Hélas, ses mouvements sont mal assurés depuis plusieurs mois du fait de la raideur de ses mains. Il éprouve de la difficulté à tenir le marteau qui lui sert à clouer le revêtement de la coque, car la colle seule ne suffit pas. Il cogne quelques fois à côté de sa cible : il doit camoufler les marques d’outil. Il s’efforce de le cacher par orgueil, toutefois je ne suis pas dupe : il s’agit d’un début d’arthrite. Il gratte sa barbe de capitaine, un signe de concentration habituel chez lui, et fixe péniblement la dernière languette de tilleul. Il a choisi cette essence tendre pour son grain fin, facile à travailler. En attendant que la colle sèche, nous allons manger des biscuits dans la cuisine. À notre retour, papi soulève la maquette de couleur crème et note, d’une voix caressante :
— Quelle légèreté! Et que dire de la délicatesse de ses lignes? Prends-la Mathieu! Elle deviendra la pièce maîtresse de ma collection lorsque j’aurai sculpté son mât, je le sens!
— Tu prédis la même chose pour chaque nouvelle réalisation.

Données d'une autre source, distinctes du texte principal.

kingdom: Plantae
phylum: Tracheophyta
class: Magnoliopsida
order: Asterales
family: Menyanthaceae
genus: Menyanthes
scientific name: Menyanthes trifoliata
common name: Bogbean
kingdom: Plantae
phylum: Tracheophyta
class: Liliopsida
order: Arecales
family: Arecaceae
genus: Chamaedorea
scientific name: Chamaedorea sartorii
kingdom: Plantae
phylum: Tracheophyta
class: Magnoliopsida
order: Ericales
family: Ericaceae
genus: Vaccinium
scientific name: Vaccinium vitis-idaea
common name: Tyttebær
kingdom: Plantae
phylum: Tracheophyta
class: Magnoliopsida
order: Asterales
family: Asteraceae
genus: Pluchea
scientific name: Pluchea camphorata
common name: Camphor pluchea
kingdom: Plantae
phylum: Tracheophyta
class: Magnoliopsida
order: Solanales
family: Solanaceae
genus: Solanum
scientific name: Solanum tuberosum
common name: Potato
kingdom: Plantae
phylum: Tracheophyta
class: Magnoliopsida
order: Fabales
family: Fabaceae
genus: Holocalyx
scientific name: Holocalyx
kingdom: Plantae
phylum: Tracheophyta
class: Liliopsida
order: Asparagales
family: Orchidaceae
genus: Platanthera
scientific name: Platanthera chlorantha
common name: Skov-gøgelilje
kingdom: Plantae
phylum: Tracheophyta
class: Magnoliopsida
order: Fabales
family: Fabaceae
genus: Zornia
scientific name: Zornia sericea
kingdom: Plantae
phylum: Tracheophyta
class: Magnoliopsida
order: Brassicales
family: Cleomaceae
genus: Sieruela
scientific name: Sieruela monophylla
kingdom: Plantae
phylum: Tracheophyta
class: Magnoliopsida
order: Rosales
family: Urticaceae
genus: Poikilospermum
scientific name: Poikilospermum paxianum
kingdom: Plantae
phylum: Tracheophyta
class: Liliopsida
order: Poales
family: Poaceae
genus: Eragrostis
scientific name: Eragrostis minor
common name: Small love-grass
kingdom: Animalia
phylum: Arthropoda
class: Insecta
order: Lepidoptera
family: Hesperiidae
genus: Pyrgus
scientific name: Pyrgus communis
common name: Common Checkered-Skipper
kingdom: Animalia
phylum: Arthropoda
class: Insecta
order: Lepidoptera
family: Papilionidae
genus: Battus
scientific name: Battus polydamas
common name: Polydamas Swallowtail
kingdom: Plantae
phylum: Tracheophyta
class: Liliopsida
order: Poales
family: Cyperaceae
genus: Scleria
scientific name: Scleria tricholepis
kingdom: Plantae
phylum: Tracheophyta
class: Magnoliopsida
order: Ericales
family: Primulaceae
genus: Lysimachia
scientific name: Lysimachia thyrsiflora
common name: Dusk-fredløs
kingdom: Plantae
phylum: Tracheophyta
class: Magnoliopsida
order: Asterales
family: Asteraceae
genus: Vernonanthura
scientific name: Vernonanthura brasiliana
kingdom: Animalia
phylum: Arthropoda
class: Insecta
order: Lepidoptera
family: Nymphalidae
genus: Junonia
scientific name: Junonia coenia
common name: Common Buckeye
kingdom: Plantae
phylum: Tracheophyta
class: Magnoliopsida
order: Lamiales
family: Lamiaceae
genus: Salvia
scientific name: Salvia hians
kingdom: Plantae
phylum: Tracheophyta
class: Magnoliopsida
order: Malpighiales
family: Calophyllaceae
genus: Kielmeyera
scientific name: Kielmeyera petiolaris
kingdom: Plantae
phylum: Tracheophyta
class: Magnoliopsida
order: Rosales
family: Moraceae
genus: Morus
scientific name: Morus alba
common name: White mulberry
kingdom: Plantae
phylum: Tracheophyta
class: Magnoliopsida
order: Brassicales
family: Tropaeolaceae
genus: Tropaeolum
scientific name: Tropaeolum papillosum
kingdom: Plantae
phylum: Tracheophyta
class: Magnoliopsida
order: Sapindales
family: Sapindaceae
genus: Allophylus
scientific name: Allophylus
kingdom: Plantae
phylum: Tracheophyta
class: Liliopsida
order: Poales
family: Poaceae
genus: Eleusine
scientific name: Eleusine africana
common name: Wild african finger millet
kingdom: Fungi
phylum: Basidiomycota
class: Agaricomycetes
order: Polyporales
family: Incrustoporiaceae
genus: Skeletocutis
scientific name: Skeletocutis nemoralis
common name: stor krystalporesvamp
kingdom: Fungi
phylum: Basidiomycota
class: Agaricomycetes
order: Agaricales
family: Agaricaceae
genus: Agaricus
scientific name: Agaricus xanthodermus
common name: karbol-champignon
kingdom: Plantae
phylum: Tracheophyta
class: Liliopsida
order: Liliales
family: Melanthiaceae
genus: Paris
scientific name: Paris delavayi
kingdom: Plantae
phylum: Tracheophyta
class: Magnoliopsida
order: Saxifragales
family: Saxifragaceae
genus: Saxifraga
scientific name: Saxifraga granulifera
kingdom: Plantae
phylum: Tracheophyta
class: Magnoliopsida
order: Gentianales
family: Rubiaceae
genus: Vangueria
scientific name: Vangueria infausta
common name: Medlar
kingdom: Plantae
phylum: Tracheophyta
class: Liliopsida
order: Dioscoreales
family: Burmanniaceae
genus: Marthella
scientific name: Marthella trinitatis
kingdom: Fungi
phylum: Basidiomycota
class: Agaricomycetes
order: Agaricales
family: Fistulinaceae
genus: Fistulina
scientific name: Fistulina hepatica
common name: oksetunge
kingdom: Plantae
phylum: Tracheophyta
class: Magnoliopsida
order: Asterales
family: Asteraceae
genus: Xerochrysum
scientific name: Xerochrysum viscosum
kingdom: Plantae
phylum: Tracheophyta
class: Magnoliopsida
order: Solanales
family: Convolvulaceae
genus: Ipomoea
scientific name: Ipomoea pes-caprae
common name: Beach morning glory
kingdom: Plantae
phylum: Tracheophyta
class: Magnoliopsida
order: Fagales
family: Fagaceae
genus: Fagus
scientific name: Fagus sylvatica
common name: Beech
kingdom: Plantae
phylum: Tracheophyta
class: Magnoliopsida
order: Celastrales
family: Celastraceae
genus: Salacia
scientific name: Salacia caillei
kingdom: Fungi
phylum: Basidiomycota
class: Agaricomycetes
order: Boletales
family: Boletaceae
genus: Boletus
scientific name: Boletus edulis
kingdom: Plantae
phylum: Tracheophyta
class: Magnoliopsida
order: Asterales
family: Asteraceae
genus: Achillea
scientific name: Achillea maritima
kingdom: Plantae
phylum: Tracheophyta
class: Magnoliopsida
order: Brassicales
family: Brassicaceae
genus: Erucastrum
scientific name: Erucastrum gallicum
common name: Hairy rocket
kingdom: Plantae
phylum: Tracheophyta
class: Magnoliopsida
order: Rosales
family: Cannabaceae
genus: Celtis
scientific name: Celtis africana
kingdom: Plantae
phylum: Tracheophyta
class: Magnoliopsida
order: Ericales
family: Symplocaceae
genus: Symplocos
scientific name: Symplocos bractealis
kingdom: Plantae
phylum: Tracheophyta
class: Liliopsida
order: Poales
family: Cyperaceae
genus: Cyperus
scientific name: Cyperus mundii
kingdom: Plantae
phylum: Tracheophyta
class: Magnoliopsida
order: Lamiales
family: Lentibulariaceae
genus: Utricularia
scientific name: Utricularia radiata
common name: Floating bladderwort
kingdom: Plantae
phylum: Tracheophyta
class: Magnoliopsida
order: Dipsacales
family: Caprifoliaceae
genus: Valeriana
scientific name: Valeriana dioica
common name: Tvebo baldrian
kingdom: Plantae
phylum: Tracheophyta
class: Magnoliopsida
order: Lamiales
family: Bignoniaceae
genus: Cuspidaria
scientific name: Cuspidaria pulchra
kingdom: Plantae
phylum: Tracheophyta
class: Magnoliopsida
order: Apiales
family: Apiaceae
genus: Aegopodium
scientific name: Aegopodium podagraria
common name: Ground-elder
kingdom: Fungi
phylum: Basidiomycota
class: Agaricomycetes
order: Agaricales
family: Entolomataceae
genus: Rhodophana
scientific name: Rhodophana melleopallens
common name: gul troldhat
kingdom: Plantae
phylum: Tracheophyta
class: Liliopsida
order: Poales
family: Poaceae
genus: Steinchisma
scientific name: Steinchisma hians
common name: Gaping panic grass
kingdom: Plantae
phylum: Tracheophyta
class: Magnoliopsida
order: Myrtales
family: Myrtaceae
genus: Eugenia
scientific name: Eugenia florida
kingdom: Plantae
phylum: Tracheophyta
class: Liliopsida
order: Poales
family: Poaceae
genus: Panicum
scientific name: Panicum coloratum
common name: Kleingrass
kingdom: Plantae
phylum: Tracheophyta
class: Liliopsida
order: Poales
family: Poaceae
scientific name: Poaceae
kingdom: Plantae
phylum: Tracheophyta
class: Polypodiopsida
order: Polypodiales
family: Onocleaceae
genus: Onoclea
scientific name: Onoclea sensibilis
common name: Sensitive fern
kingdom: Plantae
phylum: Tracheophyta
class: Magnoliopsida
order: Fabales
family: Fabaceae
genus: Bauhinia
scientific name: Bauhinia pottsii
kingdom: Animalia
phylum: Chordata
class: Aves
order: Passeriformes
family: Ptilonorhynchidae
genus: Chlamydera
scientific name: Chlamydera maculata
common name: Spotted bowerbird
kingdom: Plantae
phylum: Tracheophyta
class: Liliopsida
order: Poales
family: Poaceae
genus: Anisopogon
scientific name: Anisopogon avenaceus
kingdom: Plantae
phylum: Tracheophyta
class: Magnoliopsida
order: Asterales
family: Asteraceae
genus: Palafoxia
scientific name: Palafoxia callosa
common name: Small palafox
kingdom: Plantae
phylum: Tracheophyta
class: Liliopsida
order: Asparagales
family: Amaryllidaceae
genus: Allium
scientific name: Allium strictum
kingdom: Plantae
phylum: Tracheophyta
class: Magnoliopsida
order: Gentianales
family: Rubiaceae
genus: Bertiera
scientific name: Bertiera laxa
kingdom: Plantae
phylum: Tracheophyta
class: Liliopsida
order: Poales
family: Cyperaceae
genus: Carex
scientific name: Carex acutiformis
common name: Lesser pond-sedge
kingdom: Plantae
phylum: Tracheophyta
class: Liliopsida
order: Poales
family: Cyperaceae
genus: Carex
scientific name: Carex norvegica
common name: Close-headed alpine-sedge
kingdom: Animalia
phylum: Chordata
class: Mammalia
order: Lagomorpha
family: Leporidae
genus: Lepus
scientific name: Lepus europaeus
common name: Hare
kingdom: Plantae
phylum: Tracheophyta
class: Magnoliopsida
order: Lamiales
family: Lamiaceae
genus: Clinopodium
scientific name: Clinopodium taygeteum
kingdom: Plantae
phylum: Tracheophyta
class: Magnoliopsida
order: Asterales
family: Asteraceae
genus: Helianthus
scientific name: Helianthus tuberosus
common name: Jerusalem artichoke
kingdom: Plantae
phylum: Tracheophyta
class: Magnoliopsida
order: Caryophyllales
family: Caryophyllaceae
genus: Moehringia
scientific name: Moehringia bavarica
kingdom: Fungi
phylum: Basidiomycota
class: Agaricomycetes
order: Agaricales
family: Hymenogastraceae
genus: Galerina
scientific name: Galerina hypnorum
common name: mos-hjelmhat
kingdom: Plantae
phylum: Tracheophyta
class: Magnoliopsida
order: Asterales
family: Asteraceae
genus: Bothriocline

— Il faut toujours chercher à se surpasser telle la marée qui monte de plus en plus haut sur la grève. Voilà le secret de la réussite.
Je vérifie la symétrie du modèle comme il me l’a appris. L’étrave présente une forme effilée.
— Le Trident a du caractère, c’est sûr!
Je le rends à papi avec précaution : il le remet sur l’établi, puis il ébouriffe mes cheveux courts. Pendant qu’il sort différentes feuilles de papier de verre, mon regard glisse vers les hublots qu’il a fabriqués pour son atelier. C’est en observant le Saint-Laurent qu’il a trouvé son inspiration durant toutes ces années. Il a représenté avec une précision renversante les plus gracieuses embarcations au large de Saint-Jean-Port-Joli. Sans son amour de la sculpture, il se serait fait marin.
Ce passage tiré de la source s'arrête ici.